Plant Database / Fruit & Berries / Agarita
Fruit & Berries

Agarita

Mahonia trifoliolata
Berberidaceae

A spiny native evergreen with tart red berries for jelly - beat the bush over a sheet to harvest them.

EdibleWild / foragedForagedTexas nativeDrought-toughLow water
Agarita (Mahonia trifoliolata) illustration — Texas Roots plant database, by Jordan Polasek
Sun
Full sun to part shade
Water
Very low
Soil
Lean, rocky
pH
6.5-8.0
Hardiness
Hardy native shrub
Height
3-6 ft
Spacing
4 ft
Days to harvest
Berries late spring

What it is

Agarita (Mahonia trifoliolata) is in the Berberidaceae family. A spiny native evergreen with tart red berries for jelly - beat the bush over a sheet to harvest them.

How to grow it

It wants full sun to part shade, water it very low, and give it lean, rocky soil.
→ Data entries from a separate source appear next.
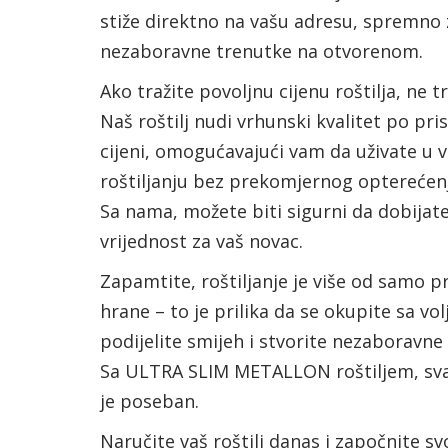
stiže direktno na vašu adresu, spremno 
nezaboravne trenutke na otvorenom.
Ako tražite povoljnu cijenu roštilja, ne tr
Naš roštilj nudi vrhunski kvalitet po pr
cijeni, omogućavajući vam da uživate u
roštiljanju bez prekomjernog opterećen
Sa nama, možete biti sigurni da dobijate
vrijednost za vaš novac.
Zapamtite, roštiljanje je više od samo 
hrane – to je prilika da se okupite sa vo
podijelite smijeh i stvorite nezaboravn
Sa ULTRA SLIM METALLON roštiljem, sva
je poseban.
Naručite vaš roštilj danas i započnite sv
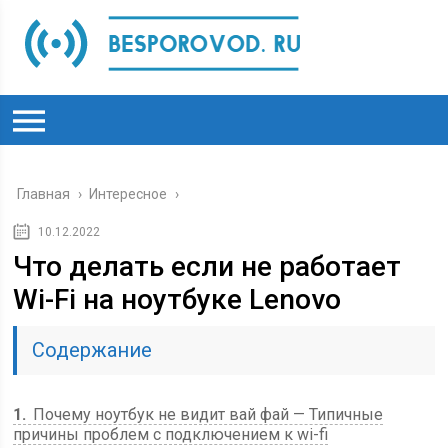
Главная
›
Интересное
›
10.12.2022
Что делать если не работает
Wi-Fi на ноутбуке Lenovo
Содержание
1
Почему ноутбук не видит вай фай — Типичные
причины проблем с подключением к wi-fi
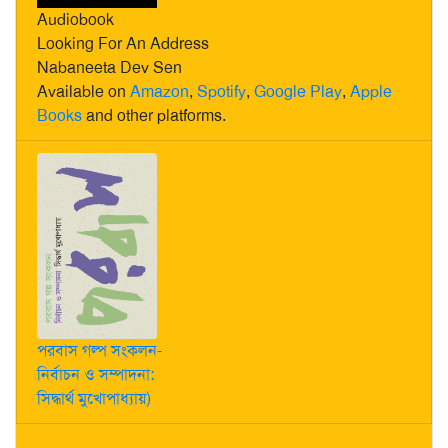
Audiobook
Looking For An Address
Nabaneeta Dev Sen
Available on
Amazon
,
Spotify
,
Google Play
,
Apple
Books
and other platforms.
পরবাস গল্প সংকলন-
নির্বাচন ও সম্পাদনা:
সিদ্ধার্থ মুখোপাধ্যায়)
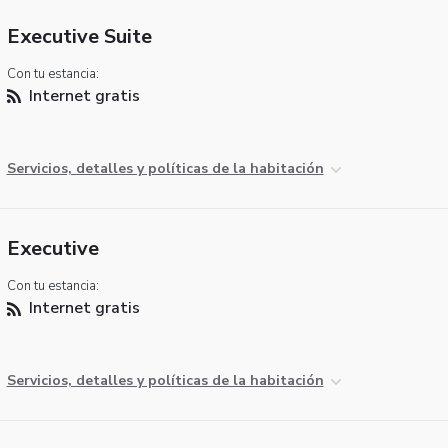
Executive Suite
Con tu estancia:
Internet gratis
Servicios, detalles y políticas de la habitación
Executive
Con tu estancia:
Internet gratis
Servicios, detalles y políticas de la habitación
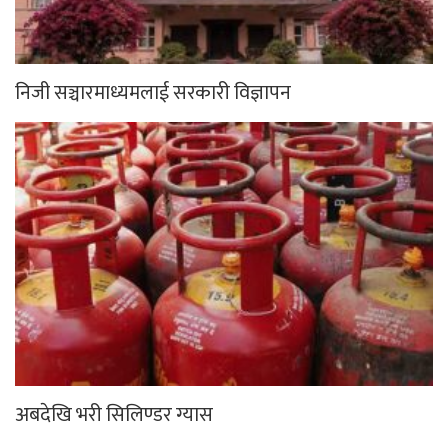
निजी सञ्चारमाध्यमलाई सरकारी विज्ञापन
अबदेखि भरी सिलिण्डर ग्यास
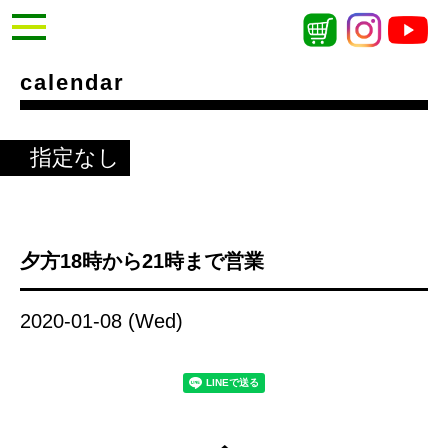
calendar
指定なし
夕方18時から21時まで営業
2020-01-08 (Wed)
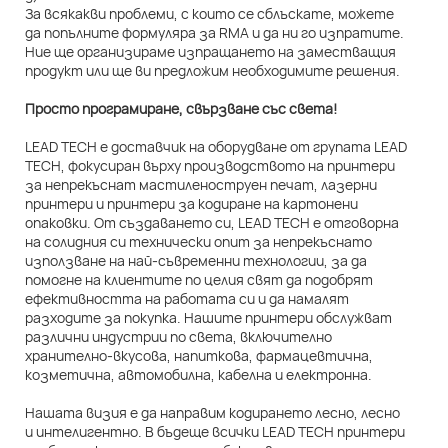
За всякакви проблеми, с които се сблъскате, можете
да попълните формуляра за RMA и да ни го изпратите.
Ние ще организираме изпращането на заместващия
продукт или ще ви предложим необходимите решения.
Просто програмиране, свързване със света!
LEAD TECH е доставчик на оборудване от групата LEAD
TECH, фокусиран върху производството на принтери
за непрекъснат мастиленоструен печат, лазерни
принтери и принтери за кодиране на картонени
опаковки. От създаването си, LEAD TECH е отговорна
на солидния си технически опит за непрекъснато
използване на най-съвременни технологии, за да
помогне на клиентите по целия свят да подобрят
ефективността на работата си и да намалят
разходите за покупка. Нашите принтери обслужват
различни индустрии по света, включително
хранително-вкусова, напиткова, фармацевтична,
козметична, автомобилна, кабелна и електронна.
Нашата визия е да направим кодирането лесно, лесно
и интелигентно. В бъдеще всички LEAD TECH принтери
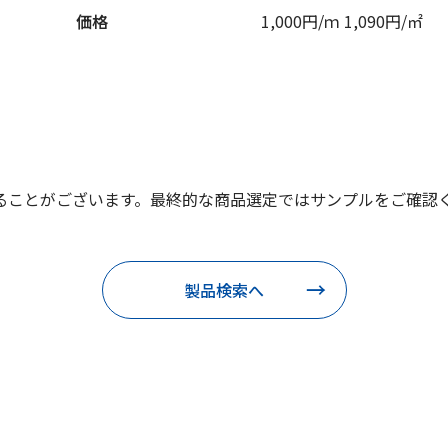
価格
1,000円/ｍ 1,090円/㎡
ることがございます。最終的な商品選定ではサンプルをご確認
製品検索へ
Target a soil pH around 6.5-8.0. Space plants about 4 ft apart. Expect roughly Berries late spring. Hardy native shrub.

How it's used

Agarita is used: jelly, wine.

🔎 How to identify it

  • Holly-like blue-green spiny leaflets
  • Yellow fragrant flowers
  • Bright red tart berries

Edibility

PartsRipe berries
UsesJelly, wine
CautionVery spiny holly-like leaves; harvest carefully.
🌤 Before you plant: check the live 7-day garden weather to time it right for frost and heat.

Part of the free Texas Roots plant database, compiled by Jordan Polasek from his greenhouse in El Campo, Texas. Free to read and share. If it helped, the best thanks is to grow something.